*Work to be completed*.
Below are lines of data; restate word for word those running from the line containing "A one dimensional problem" to the line containing "global minimum of", inclusive, and no others.

*Records provided*.
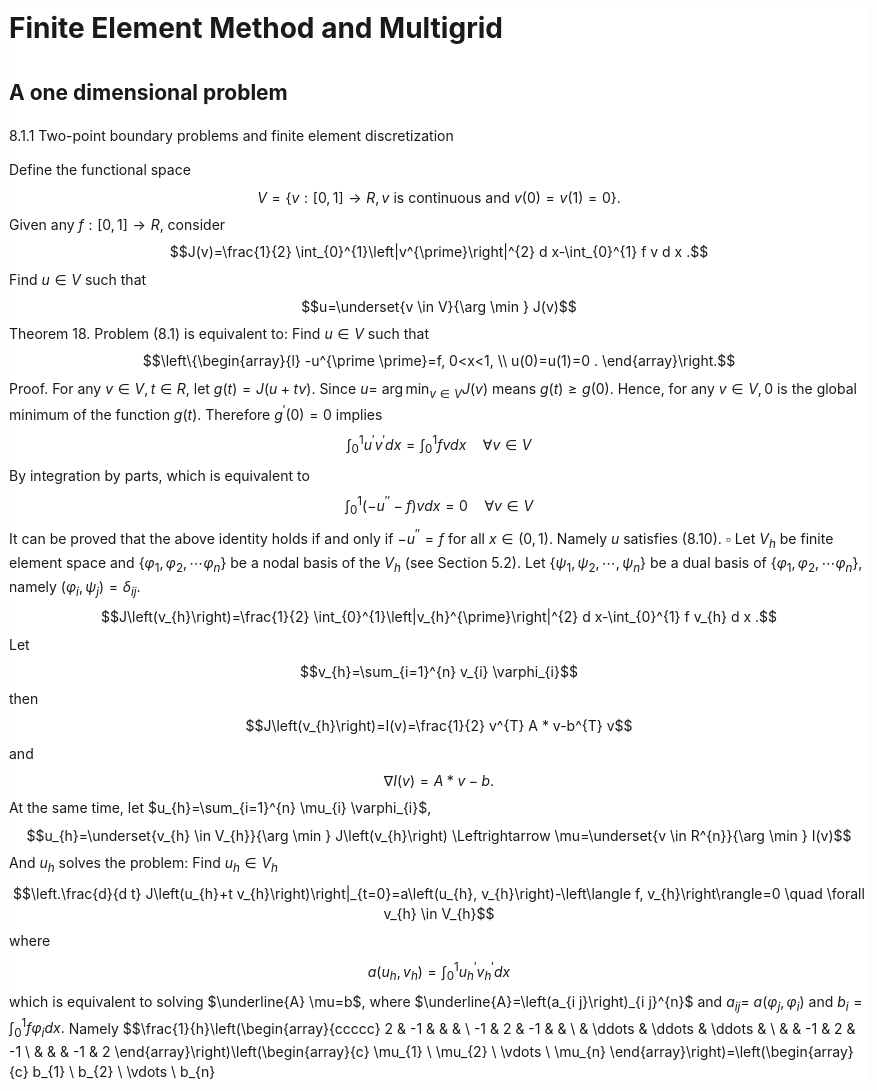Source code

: Finite Element Method and Multigrid
===================================

A one dimensional problem
-------------------------

8.1.1 Two-point boundary problems and finite element discretization

Define the functional space
$$V=\{v:[0,1] \rightarrow R, v \text { is continuous and } v(0)=v(1)=0\} .$$
Given any $f:[0,1] \rightarrow R$, consider
$$J(v)=\frac{1}{2} \int_{0}^{1}\left|v^{\prime}\right|^{2} d x-\int_{0}^{1} f v d x .$$
Find $u \in V$ such that $$u=\underset{v \in V}{\arg \min } J(v)$$
Theorem 18. Problem (8.1) is equivalent to: Find $u \in V$ such that
$$\left\{\begin{array}{l}
-u^{\prime \prime}=f, 0<x<1, \\
u(0)=u(1)=0 .
\end{array}\right.$$ Proof. For any $v \in V, t \in R$, let
$g(t)=J(u+t v)$. Since $u=$ $\arg \min _{v \in V} J(v)$ means
$g(t) \geq g(0)$. Hence, for any $v \in V, 0$ is the global minimum of
the function $g(t)$. Therefore $g^{\prime}(0)=0$ implies
$$\int_{0}^{1} u^{\prime} v^{\prime} d x=\int_{0}^{1} f v d x \quad \forall v \in V$$
By integration by parts, which is equivalent to
$$\int_{0}^{1}\left(-u^{\prime \prime}-f\right) v d x=0 \quad \forall v \in V$$
It can be proved that the above identity holds if and only if
$-u^{\prime \prime}=f$ for all $x \in(0,1)$. Namely $u$ satisfies
(8.10). $\square$ Let $V_{h}$ be finite element space and
$\left\{\varphi_{1}, \varphi_{2}, \cdots \varphi_{n}\right\}$ be a nodal
basis of the $V_{h}$ (see Section 5.2). Let
$\left\{\psi_{1}, \psi_{2}, \cdots, \psi_{n}\right\}$ be a dual basis of
$\left\{\varphi_{1}, \varphi_{2}, \cdots \varphi_{n}\right\}$, namely
$\left(\varphi_{i}, \psi_{j}\right)=\delta_{i j}$.
$$J\left(v_{h}\right)=\frac{1}{2} \int_{0}^{1}\left|v_{h}^{\prime}\right|^{2} d x-\int_{0}^{1} f v_{h} d x .$$
Let $$v_{h}=\sum_{i=1}^{n} v_{i} \varphi_{i}$$ then
$$J\left(v_{h}\right)=I(v)=\frac{1}{2} v^{T} A * v-b^{T} v$$ and
$$\nabla I(v)=A * v-b .$$ At the same time, let
$u_{h}=\sum_{i=1}^{n} \mu_{i} \varphi_{i}$,
$$u_{h}=\underset{v_{h} \in V_{h}}{\arg \min } J\left(v_{h}\right) \Leftrightarrow \mu=\underset{v \in R^{n}}{\arg \min } I(v)$$
And $u_{h}$ solves the problem: Find $u_{h} \in V_{h}$
$$\left.\frac{d}{d t} J\left(u_{h}+t v_{h}\right)\right|_{t=0}=a\left(u_{h}, v_{h}\right)-\left\langle f, v_{h}\right\rangle=0 \quad \forall v_{h} \in V_{h}$$
where
$$a\left(u_{h}, v_{h}\right)=\int_{0}^{1} u_{h}^{\prime} v_{h}^{\prime} d x$$
which is equivalent to solving $\underline{A} \mu=b$, where
$\underline{A}=\left(a_{i j}\right)_{i j}^{n}$ and $a_{i j}=$
$a\left(\varphi_{j}, \varphi_{i}\right)$ and
$b_{i}=\int_{0}^{1} f \varphi_{i} d x .$ Namely
$$\frac{1}{h}\left(\begin{array}{ccccc}
2 & -1 & & & \\
-1 & 2 & -1 & & \\
& \ddots & \ddots & \ddots & \\
& & -1 & 2 & -1 \\
& & & -1 & 2
\end{array}\right)\left(\begin{array}{c}
\mu_{1} \\
\mu_{2} \\
\vdots \\
\mu_{n}
\end{array}\right)=\left(\begin{array}{c}
b_{1} \\
b_{2} \\
\vdots \\
b_{n}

*Written solution*.
A one dimensional problem
-------------------------

8.1.1 Two-point boundary problems and finite element discretization

Define the functional space
$$V=\{v:[0,1] \rightarrow R, v \text { is continuous and } v(0)=v(1)=0\} .$$
Given any $f:[0,1] \rightarrow R$, consider
$$J(v)=\frac{1}{2} \int_{0}^{1}\left|v^{\prime}\right|^{2} d x-\int_{0}^{1} f v d x .$$
Find $u \in V$ such that $$u=\underset{v \in V}{\arg \min } J(v)$$
Theorem 18. Problem (8.1) is equivalent to: Find $u \in V$ such that
$$\left\{\begin{array}{l}
-u^{\prime \prime}=f, 0<x<1, \\
u(0)=u(1)=0 .
\end{array}\right.$$ Proof. For any $v \in V, t \in R$, let
$g(t)=J(u+t v)$. Since $u=$ $\arg \min _{v \in V} J(v)$ means
$g(t) \geq g(0)$. Hence, for any $v \in V, 0$ is the global minimum of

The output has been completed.